Foul Ball

I took a long walk yesterday evening and passed what looked like an RNC/DNC softball game. I caught the red shirts with “Republican National Committee” written across the front but didn’t get a good look at the blues. I can only assume based on the volume of roar from the crowds, the opposing players were Democrats.

And this got me thinking. That spectacle – to me – was the perfect metaphor for everything that’s wrong with politics and government in DC these days. To those running the show – and in large part the press too – it’s all just a big game.

Who’s up. Who’s down. Who’s scored the most points for his team.

But what we’ve forgotten is how high the stakes are and what suffers when contest trumps content. People do. As DC staffers suit up in matching t-shirts and slug away at a big yellow ball, more and more homes fall into foreclosure, Americans are searching desperately for work, and families are still struggling to stretch every last dime. There are real people on the other end of every piece of legislation who need government to work for them, not apart from them. It feels too often like politicians and their colleagues in this town treat the business of running the country like it’s simply a sport.

I think it’s a real shame that those who sit across from each other in Congress and those who work for opposing parties can’t seem to keep the big picture in play.

Last night’s NPR piece about Democratic Congressman Tom Perriello echos my sentiment (h/t Naomi). Perriello believes in what he’s branded “conviction politics,” and now up for reelection, he has to work on selling what many consider “hard votes:”

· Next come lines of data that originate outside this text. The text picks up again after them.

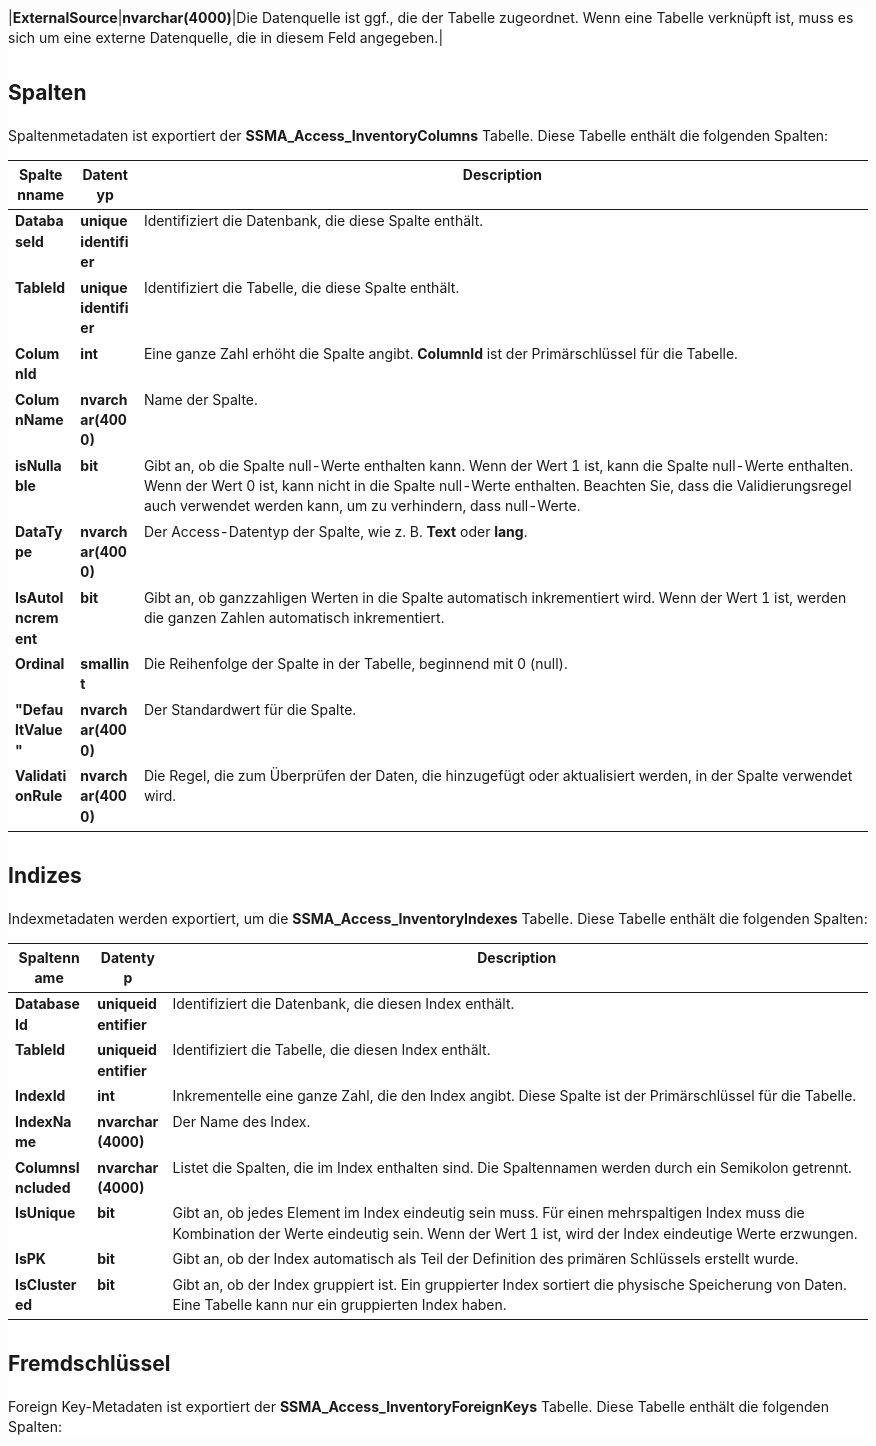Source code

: |**ExternalSource**|**nvarchar(4000)**|Die Datenquelle ist ggf., die der Tabelle zugeordnet. Wenn eine Tabelle verknüpft ist, muss es sich um eine externe Datenquelle, die in diesem Feld angegeben.|  
  
## <a name="columns"></a>Spalten  
Spaltenmetadaten ist exportiert der **SSMA_Access_InventoryColumns** Tabelle. Diese Tabelle enthält die folgenden Spalten:  
  
|Spaltenname|Datentyp|Description|  
|---------------|-------------|---------------|  
|**DatabaseId**|**uniqueidentifier**|Identifiziert die Datenbank, die diese Spalte enthält.|  
|**TableId**|**uniqueidentifier**|Identifiziert die Tabelle, die diese Spalte enthält.|  
|**ColumnId**|**int**|Eine ganze Zahl erhöht die Spalte angibt. **ColumnId** ist der Primärschlüssel für die Tabelle.|  
|**ColumnName**|**nvarchar(4000)**|Name der Spalte.|  
|**isNullable**|**bit**|Gibt an, ob die Spalte null-Werte enthalten kann. Wenn der Wert 1 ist, kann die Spalte null-Werte enthalten. Wenn der Wert 0 ist, kann nicht in die Spalte null-Werte enthalten. Beachten Sie, dass die Validierungsregel auch verwendet werden kann, um zu verhindern, dass null-Werte.|  
|**DataType**|**nvarchar(4000)**|Der Access-Datentyp der Spalte, wie z. B. **Text** oder **lang**.|  
|**IsAutoIncrement**|**bit**|Gibt an, ob ganzzahligen Werten in die Spalte automatisch inkrementiert wird. Wenn der Wert 1 ist, werden die ganzen Zahlen automatisch inkrementiert.|  
|**Ordinal**|**smallint**|Die Reihenfolge der Spalte in der Tabelle, beginnend mit 0 (null).|  
|**"DefaultValue"**|**nvarchar(4000)**|Der Standardwert für die Spalte.|  
|**ValidationRule**|**nvarchar(4000)**|Die Regel, die zum Überprüfen der Daten, die hinzugefügt oder aktualisiert werden, in der Spalte verwendet wird.|  
  
## <a name="indexes"></a>Indizes  
Indexmetadaten werden exportiert, um die **SSMA_Access_InventoryIndexes** Tabelle. Diese Tabelle enthält die folgenden Spalten:  
  
|Spaltenname|Datentyp|Description|  
|---------------|-------------|---------------|  
|**DatabaseId**|**uniqueidentifier**|Identifiziert die Datenbank, die diesen Index enthält.|  
|**TableId**|**uniqueidentifier**|Identifiziert die Tabelle, die diesen Index enthält.|  
|**IndexId**|**int**|Inkrementelle eine ganze Zahl, die den Index angibt. Diese Spalte ist der Primärschlüssel für die Tabelle.|  
|**IndexName**|**nvarchar(4000)**|Der Name des Index.|  
|**ColumnsIncluded**|**nvarchar(4000)**|Listet die Spalten, die im Index enthalten sind. Die Spaltennamen werden durch ein Semikolon getrennt.|  
|**IsUnique**|**bit**|Gibt an, ob jedes Element im Index eindeutig sein muss. Für einen mehrspaltigen Index muss die Kombination der Werte eindeutig sein. Wenn der Wert 1 ist, wird der Index eindeutige Werte erzwungen.|  
|**IsPK**|**bit**|Gibt an, ob der Index automatisch als Teil der Definition des primären Schlüssels erstellt wurde.|  
|**IsClustered**|**bit**|Gibt an, ob der Index gruppiert ist. Ein gruppierter Index sortiert die physische Speicherung von Daten. Eine Tabelle kann nur ein gruppierten Index haben.|  
  
## <a name="foreign-keys"></a>Fremdschlüssel  
Foreign Key-Metadaten ist exportiert der **SSMA_Access_InventoryForeignKeys** Tabelle. Diese Tabelle enthält die folgenden Spalten:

“You know, I don’t come out of party politics. I don’t come out of politics,” he says. “And it’s just hard for me to see the kind of economic crisis here, the kind of good, decent people trying to find jobs, and then go up to Washington and see that kind of just soulless, spineless absurdity.”

The piece continues:

Back in his truck, between glances at his BlackBerry, Perriello gets fired up thinking about the many thousands of jobs lost in his district.

He’s frustrated by what he calls the “games” played in Washington, especially by Republican leaders, whom he considers morally empty.

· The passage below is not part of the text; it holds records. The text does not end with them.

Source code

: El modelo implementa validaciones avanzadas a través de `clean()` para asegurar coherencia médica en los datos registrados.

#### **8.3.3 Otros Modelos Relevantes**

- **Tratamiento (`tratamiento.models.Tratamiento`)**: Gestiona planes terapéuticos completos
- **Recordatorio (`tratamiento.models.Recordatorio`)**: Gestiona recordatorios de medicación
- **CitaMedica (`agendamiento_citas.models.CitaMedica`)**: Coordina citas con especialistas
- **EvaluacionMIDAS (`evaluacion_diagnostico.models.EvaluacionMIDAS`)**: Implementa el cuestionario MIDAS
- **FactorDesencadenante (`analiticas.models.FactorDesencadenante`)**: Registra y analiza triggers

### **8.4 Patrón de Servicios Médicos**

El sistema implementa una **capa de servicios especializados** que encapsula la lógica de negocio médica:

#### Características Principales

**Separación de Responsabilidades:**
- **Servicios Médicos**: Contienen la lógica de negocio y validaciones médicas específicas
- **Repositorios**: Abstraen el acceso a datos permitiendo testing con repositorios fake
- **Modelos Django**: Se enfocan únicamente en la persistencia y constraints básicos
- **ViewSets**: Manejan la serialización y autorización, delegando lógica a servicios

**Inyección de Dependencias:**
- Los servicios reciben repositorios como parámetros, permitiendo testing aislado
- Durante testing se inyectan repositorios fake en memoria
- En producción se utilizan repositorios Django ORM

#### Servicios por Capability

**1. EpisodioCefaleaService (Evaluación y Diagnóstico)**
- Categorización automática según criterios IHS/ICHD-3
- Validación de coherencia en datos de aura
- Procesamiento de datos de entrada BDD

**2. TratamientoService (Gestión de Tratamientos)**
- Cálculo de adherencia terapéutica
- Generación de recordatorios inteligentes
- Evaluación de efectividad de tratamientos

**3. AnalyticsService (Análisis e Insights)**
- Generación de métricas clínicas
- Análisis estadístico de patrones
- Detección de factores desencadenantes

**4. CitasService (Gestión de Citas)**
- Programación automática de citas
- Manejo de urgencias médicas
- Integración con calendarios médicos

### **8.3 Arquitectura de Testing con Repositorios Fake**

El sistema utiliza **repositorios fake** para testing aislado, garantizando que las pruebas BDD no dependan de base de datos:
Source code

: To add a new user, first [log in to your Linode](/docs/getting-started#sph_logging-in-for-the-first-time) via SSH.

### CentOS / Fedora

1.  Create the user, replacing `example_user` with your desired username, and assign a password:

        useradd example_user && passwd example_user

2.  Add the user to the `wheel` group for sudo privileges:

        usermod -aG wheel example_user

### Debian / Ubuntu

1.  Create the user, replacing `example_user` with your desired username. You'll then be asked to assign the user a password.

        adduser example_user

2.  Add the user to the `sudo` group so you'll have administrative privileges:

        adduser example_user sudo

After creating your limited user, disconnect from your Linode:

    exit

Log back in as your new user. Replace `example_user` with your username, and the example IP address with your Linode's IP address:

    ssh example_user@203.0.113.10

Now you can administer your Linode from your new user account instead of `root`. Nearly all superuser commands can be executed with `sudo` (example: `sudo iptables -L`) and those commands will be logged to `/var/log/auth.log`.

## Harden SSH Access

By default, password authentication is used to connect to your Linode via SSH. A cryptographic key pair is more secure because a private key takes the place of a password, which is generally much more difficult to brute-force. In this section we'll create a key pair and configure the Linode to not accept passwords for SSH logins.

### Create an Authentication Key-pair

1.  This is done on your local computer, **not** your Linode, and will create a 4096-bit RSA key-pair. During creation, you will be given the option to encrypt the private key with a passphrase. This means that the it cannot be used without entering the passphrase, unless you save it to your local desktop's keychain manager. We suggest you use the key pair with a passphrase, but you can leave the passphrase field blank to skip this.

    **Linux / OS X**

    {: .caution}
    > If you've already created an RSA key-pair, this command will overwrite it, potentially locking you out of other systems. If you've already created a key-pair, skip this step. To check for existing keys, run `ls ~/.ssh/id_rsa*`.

“You see these jobs bills that could actually be putting people to work — that are smart, pragmatic solutions,” he says. “And you see them playing games. It’s like, ‘Go spend a day with someone trying to find a job. Go spend, you know, a week trying to live on minimum wage. And then come back and have the nerve to try to kill this jobs bill by doing something that will create a 30-second spot in the election.’ “

Perriello, who voted for health reform, adds:

“The demagoguing about death panels and other just outright lies are not worthy of the American people,” he says. “They poison and corrupt a sacred space of public trust.”

Perriello doesn’t mince words about the failures of Democrats, either, who he says take a good, bold idea, and then cut it in half to appeal to the center.

“I think one problem that a lot of liberals have is that they feel like once they pass good policy and they get The New York Times editorial board to say it was good policy, that should be the end of the conversation,” he says. “No, your job is to go out and communicate with your constituents; go out and make the case. And yes, it sucks that the other side has $100 million dollars’ worth of free propaganda every week that we have to go up against. But roll up your sleeves, get to work, make the case — because the facts are on our side.”

I don’t know who won last night’s softball game, and I couldn’t care less, but I’d bet there’s a whole lot of bragging going down today. I’d also wager it doesn’t sound any different than when the RNC and DNC ignore the nuts and bolts of good policy and simply strive to one-up each other in public opinion or the press.

Nothing I say will change the course of anything, I know, but if it were my call, I’d say our political system is a slump. Each party’s too consumed with winning and losing in DC and not paying enough attention to what impact all that superficial jockeying is having out in the field. Sadly, for the American public, the game’s been a no-win for years.